Sunday, December 16, 2007

Wideband Delphi

The wideband delphi software estimation technique is actually a process where a group of experts arrive at a consensus based on the Work Breakdown Structure. It's simplicity is one of it's greatest strengths and it relies heavily on the experience of the experts called in to make the decision. If there are large differences in the estimates, they resolve it through further discussion and finally come up with the final numbers.

Wednesday, December 12, 2007

NCover

NCover is a pretty good code coverage tool for .NET. You can use it to determine which parts of your code aren't tested by unit tests, thus letting you know if you need to write more tests.

A common problem identified by code coverage tools is that you have blocks of code that you wouldn't encounter under regular circumstances, such as Exception blocks that are intended to catch unforseen errors or error conditions that occur rarely. Due to insufficient testing for those blocks, you could be releasing some untested code that could result in a bug.

NCover can be run with pretty much any kind of tests - you just need to provide them as parameters to the command line NCover tool or browse to find the executable for the graphical tool so you aren't limited to any single testing framework, such as NUnit.

Sunday, December 9, 2007

Sun Java on Fedora 8 has an issue

Fedora 8 has a buggy libxcb package due to which we get the following error when using Sun Java...

java:scb-slib-c:so:scb_slib_unlock:Assertion 'c->xlib.lock' failed.
Aborted.

You can, however, use the default Java that ships with Fedora 8.

Saturday, December 8, 2007

Upgrade to FC8

Fedora Core 7 was pretty cool when it was released. I showed all the guys and girls at work how it could do better on fancy effects than Windows Vista when you turned on the Desktop Effects and used Gnome. When the launch of Fedora 8 was announced, I just had to go and get myself one of those. I started off by upgrading my desktop at work from Fedora Core 7 to Fedora Core 8 and it seems to do a pretty good job on some counts. I had to upgrade KDE-SVN for it to work, which was just a matter of typing a "yum update kdesvn". The OpenOffice icons from my taskbar are now missing but the documents that I had placed on my desktop now have thumbnails displayed. There's lots more to it, but I guess I'll write more as I come across it.

Friday, December 7, 2007

WSUS

Microsoft has a Windows Server Update Service (WSUS) utility that we can use to download updates and get them installed within the network. It can download updates for different versions Microsoft Windows Operating System. The domain clients have to be setup via Group Policy. For workgroup clients, you would have to make registry changes; see:
http://msmvps.com/blogs/athif/archive/2005/09/14/Manually_Configure_WUA.aspx

To manually search and download Windows updates, you can also use the Microsoft Windows Update Catalog via your browser. Unfortunately, it doesn't list available updates so you can't browse - all it's got is a search box where you can type the update that you're looking for.

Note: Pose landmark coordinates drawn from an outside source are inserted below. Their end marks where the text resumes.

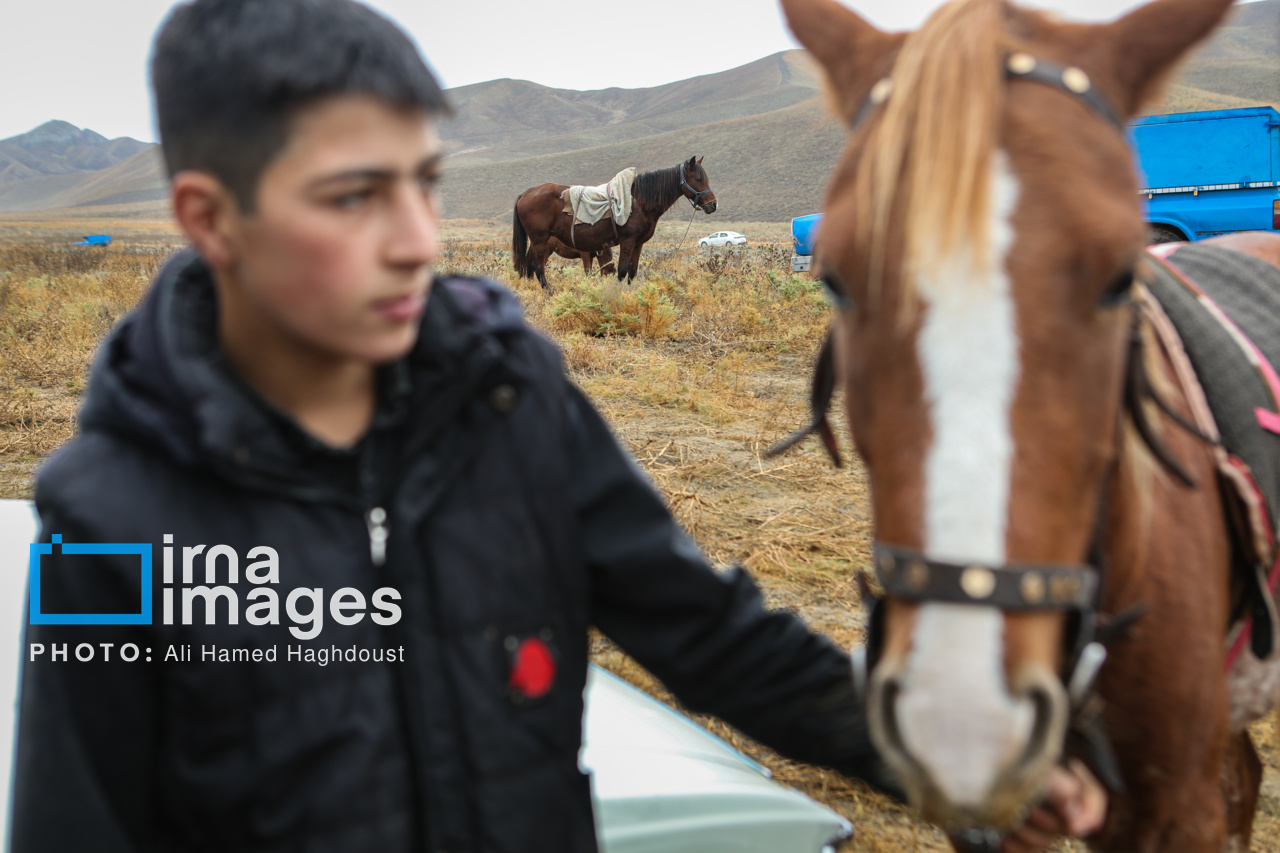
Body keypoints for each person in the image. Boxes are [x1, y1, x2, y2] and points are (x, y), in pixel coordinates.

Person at [9, 1, 1104, 851]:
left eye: (426, 184)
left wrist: (944, 758)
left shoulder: (507, 396)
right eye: (353, 196)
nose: (414, 238)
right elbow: (78, 823)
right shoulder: (105, 517)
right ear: (210, 219)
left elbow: (707, 633)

Thursday, November 29, 2007

Intel vPro

Intel's vPro is a hardware based management solutions for systems. The benefit of using a hardware based approach is that you do not require the PC to be running and don't even require the Operating System to be started up.

The Altaris Console Management is probably more popular among the vPro-based tools for administration, but you'll find more tools shipped from Avocent, BMC Software, CA, Farstone, Kingsoft, HP OpenView, LANDesk, Medialand, Microsoft SMS, StarSoftComm, and SyAM.

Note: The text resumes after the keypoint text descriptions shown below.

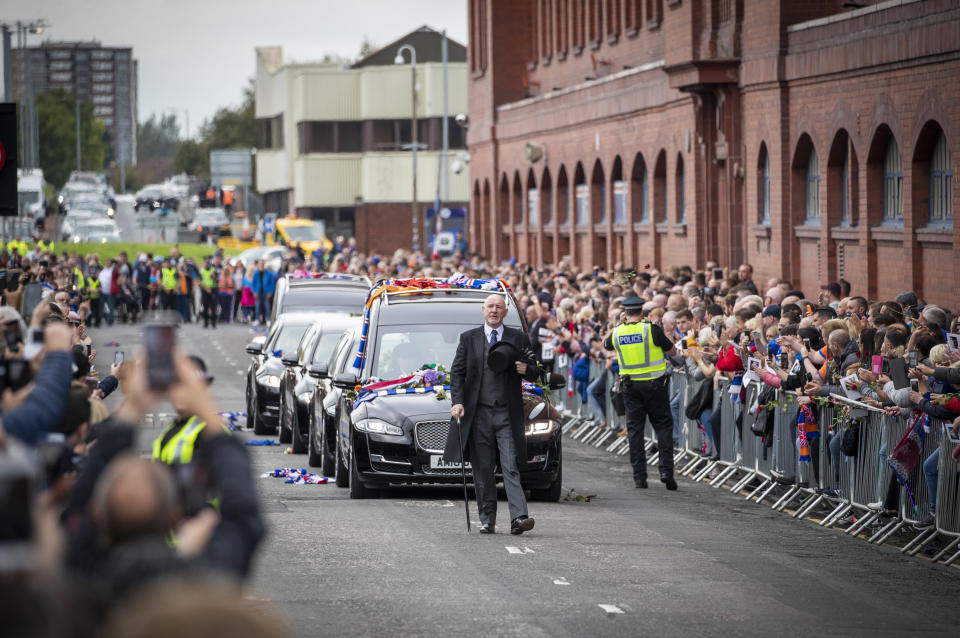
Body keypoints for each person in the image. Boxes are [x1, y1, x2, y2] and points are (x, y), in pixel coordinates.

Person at [445, 294, 542, 535]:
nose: (494, 310)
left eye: (499, 307)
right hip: (478, 415)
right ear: (483, 310)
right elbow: (457, 373)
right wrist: (457, 402)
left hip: (507, 415)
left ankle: (519, 518)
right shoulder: (469, 339)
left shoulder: (518, 338)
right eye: (490, 306)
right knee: (483, 469)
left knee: (510, 467)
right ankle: (487, 519)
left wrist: (525, 369)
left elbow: (535, 370)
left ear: (505, 312)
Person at [604, 295, 681, 490]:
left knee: (635, 431)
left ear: (625, 313)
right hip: (655, 386)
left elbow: (606, 345)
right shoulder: (651, 330)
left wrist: (618, 323)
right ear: (642, 312)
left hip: (630, 388)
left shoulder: (617, 332)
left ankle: (639, 477)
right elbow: (672, 351)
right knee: (663, 427)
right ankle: (666, 472)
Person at [198, 258, 219, 329]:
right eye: (206, 263)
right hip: (205, 291)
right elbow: (199, 282)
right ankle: (206, 323)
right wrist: (206, 288)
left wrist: (213, 277)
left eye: (208, 263)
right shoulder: (201, 271)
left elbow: (217, 281)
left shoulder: (213, 271)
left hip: (213, 290)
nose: (206, 264)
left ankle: (213, 323)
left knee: (213, 308)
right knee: (205, 307)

You can also get the Intel AMT developer tools from:
http://softwarecommunity.intel.com/articles/eng/1034.htm

For details from an Altaris Console Management demo, go to:
http://arstechnica.com/articles/paedia/hardware/vpro.ars/2

VS2008 and .NET 3.5 released on 19 Nov 07

Visual Studio 2008 was released on 19th November 2007. The Express editions are available as a free download. .NET 3.5 brings a lot of updates to C# and VB.NET as languages. LINQ is probably the most awaited feature.

For newbies, having Windows Presentation Foundation, Workflow Foundation and Communication Foundation integrated in the IDE is probably the best part.